Work order:
Repeat every line of the listing below word for word, leaving out the pictures.

Raw data:
******

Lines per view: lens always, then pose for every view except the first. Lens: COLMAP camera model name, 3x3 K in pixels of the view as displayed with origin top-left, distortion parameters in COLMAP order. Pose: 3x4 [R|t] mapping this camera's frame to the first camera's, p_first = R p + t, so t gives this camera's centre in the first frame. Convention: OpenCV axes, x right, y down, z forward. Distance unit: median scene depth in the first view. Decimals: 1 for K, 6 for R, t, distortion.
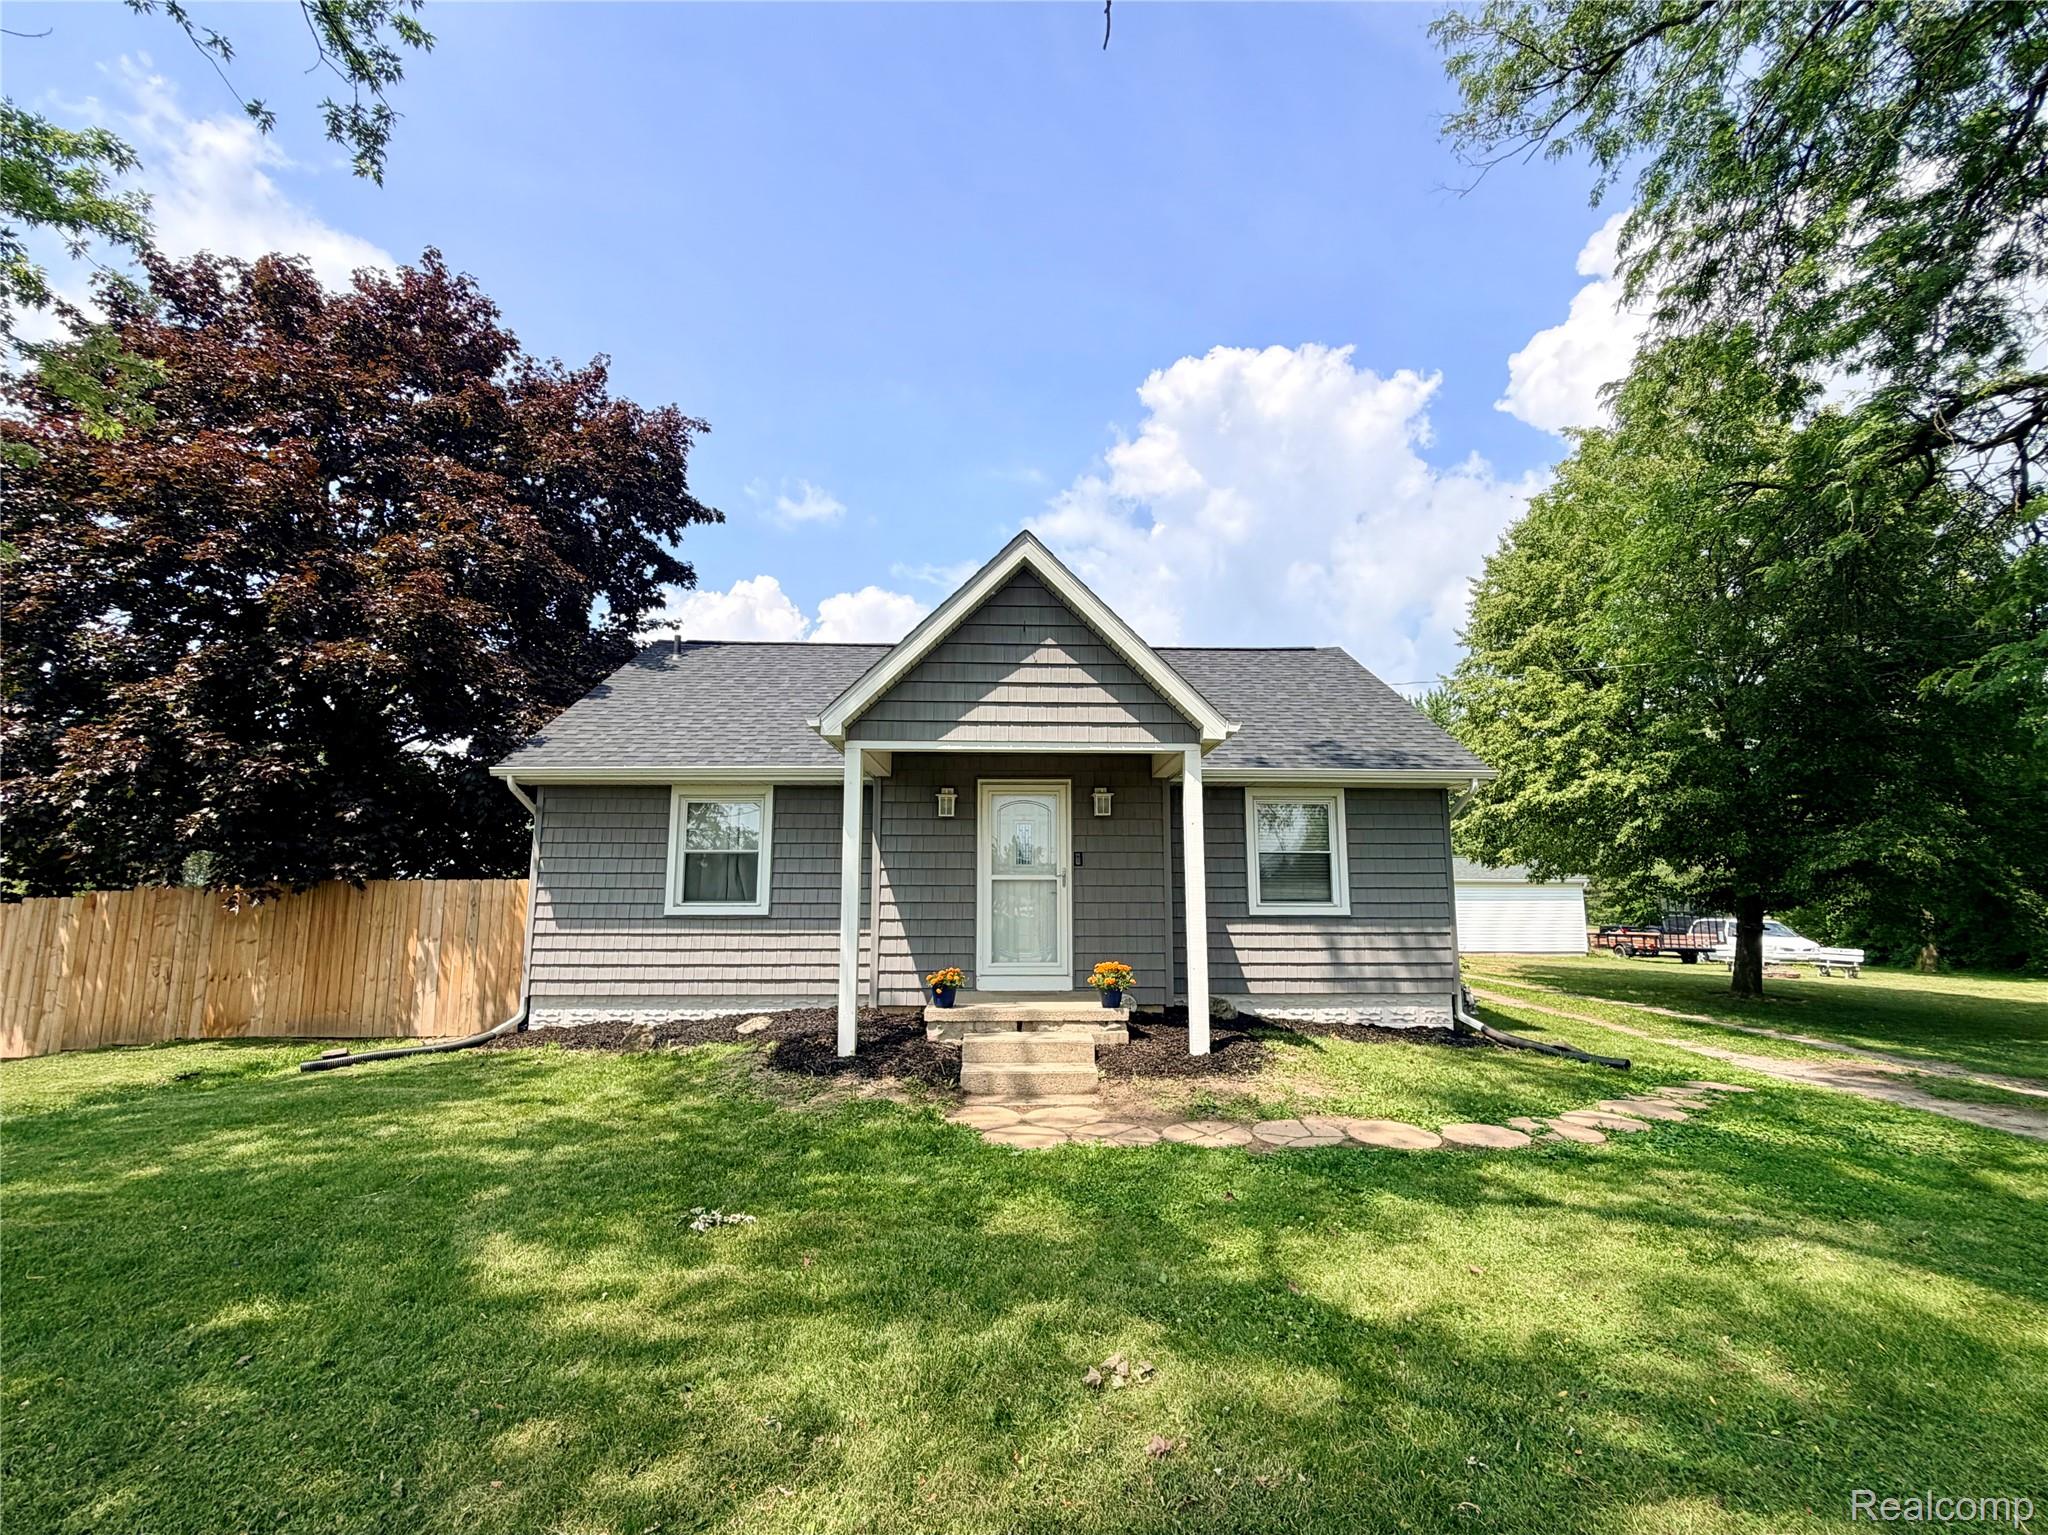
lens RADIAL K [[816.0, 0, 1018.6], [0, 816.0, 768.3], [0, 0, 1]] dist [0.001395, -0.000548]
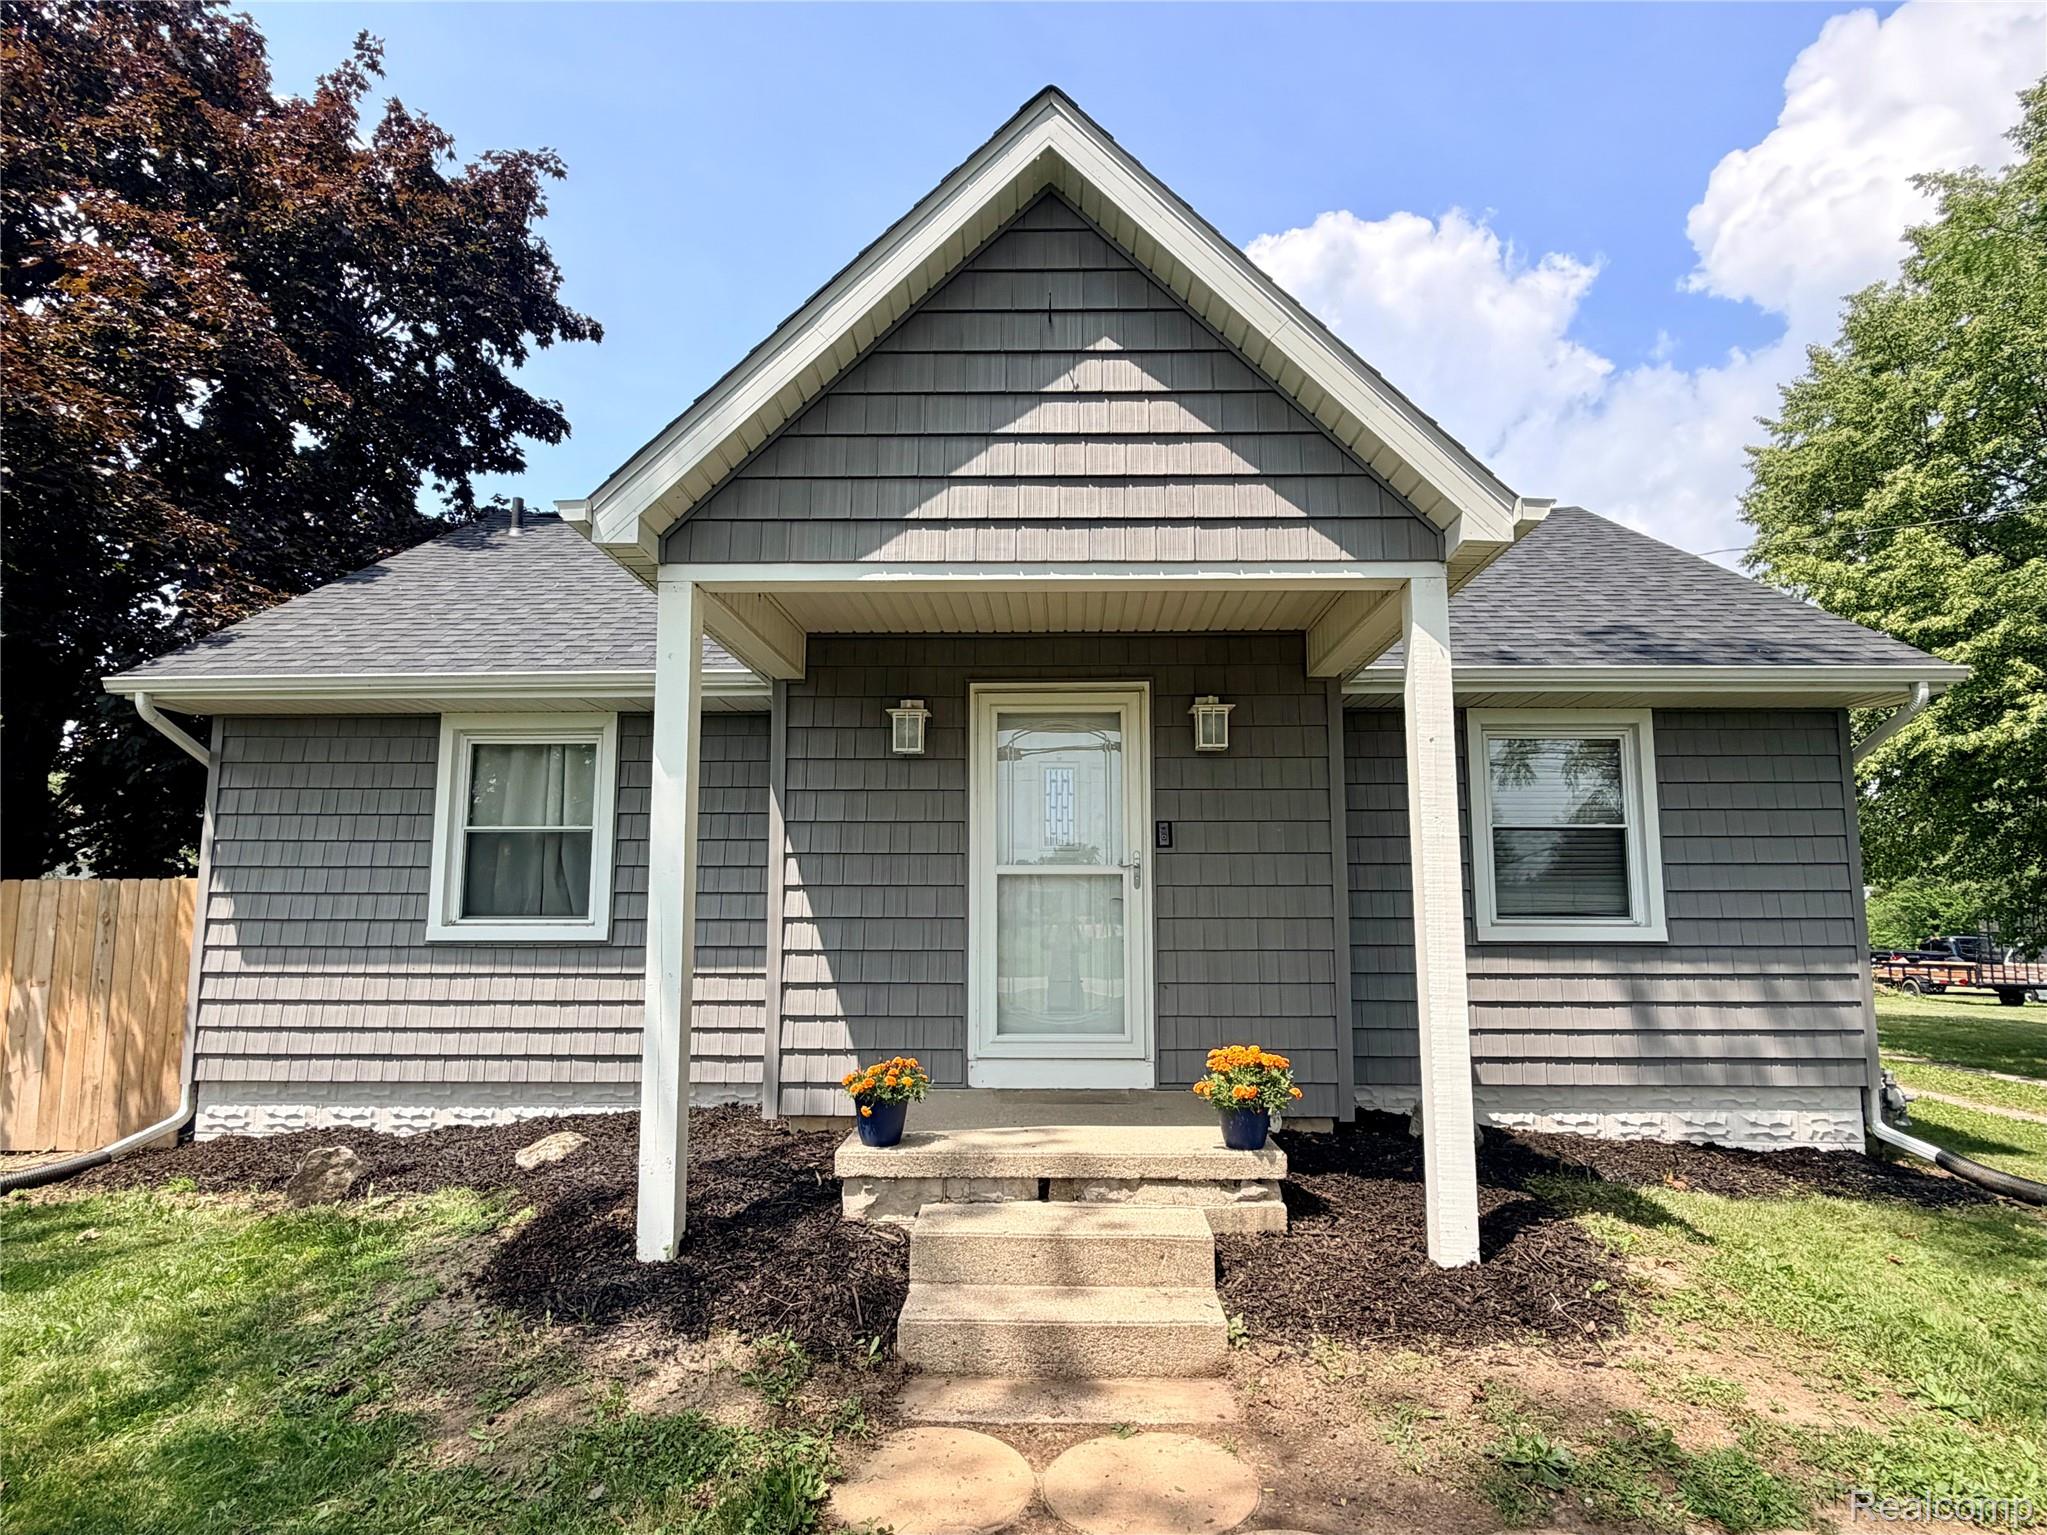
lens RADIAL K [[1070.8, 0, 1023.5], [0, 1070.8, 767.5], [0, 0, 1]] dist [-0.001731, 0.001019]
pose [[0.999092, -0.006351, -0.042123, 0.011354], [0.007242, 0.999753, 0.021027, 0.047845], [0.041979, -0.021313, 0.998891, 0.282527]]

******

Task solution:
Lines per view: lens always, then pose for every view except the first. Lens: COLMAP camera model name, 3x3 K in pixels of the view as displayed with origin top-left, distortion parameters in COLMAP order. Pose: 3x4 [R|t] mapping this camera's frame to the first camera's, p_first = R p + t, so t gives this camera's centre in the first frame. Convention: OpenCV axes, x right, y down, z forward. Distance unit: median scene depth in the first view. Decimals: 1 for K, 6 for R, t, distortion.
lens RADIAL K [[816.0, 0, 1018.6], [0, 816.0, 768.3], [0, 0, 1]] dist [0.001395, -0.000548]
lens RADIAL K [[1070.8, 0, 1023.5], [0, 1070.8, 767.5], [0, 0, 1]] dist [-0.001731, 0.001019]
pose [[0.999092, -0.006351, -0.042123, 0.011354], [0.007242, 0.999753, 0.021027, 0.047845], [0.041979, -0.021313, 0.998891, 0.282527]]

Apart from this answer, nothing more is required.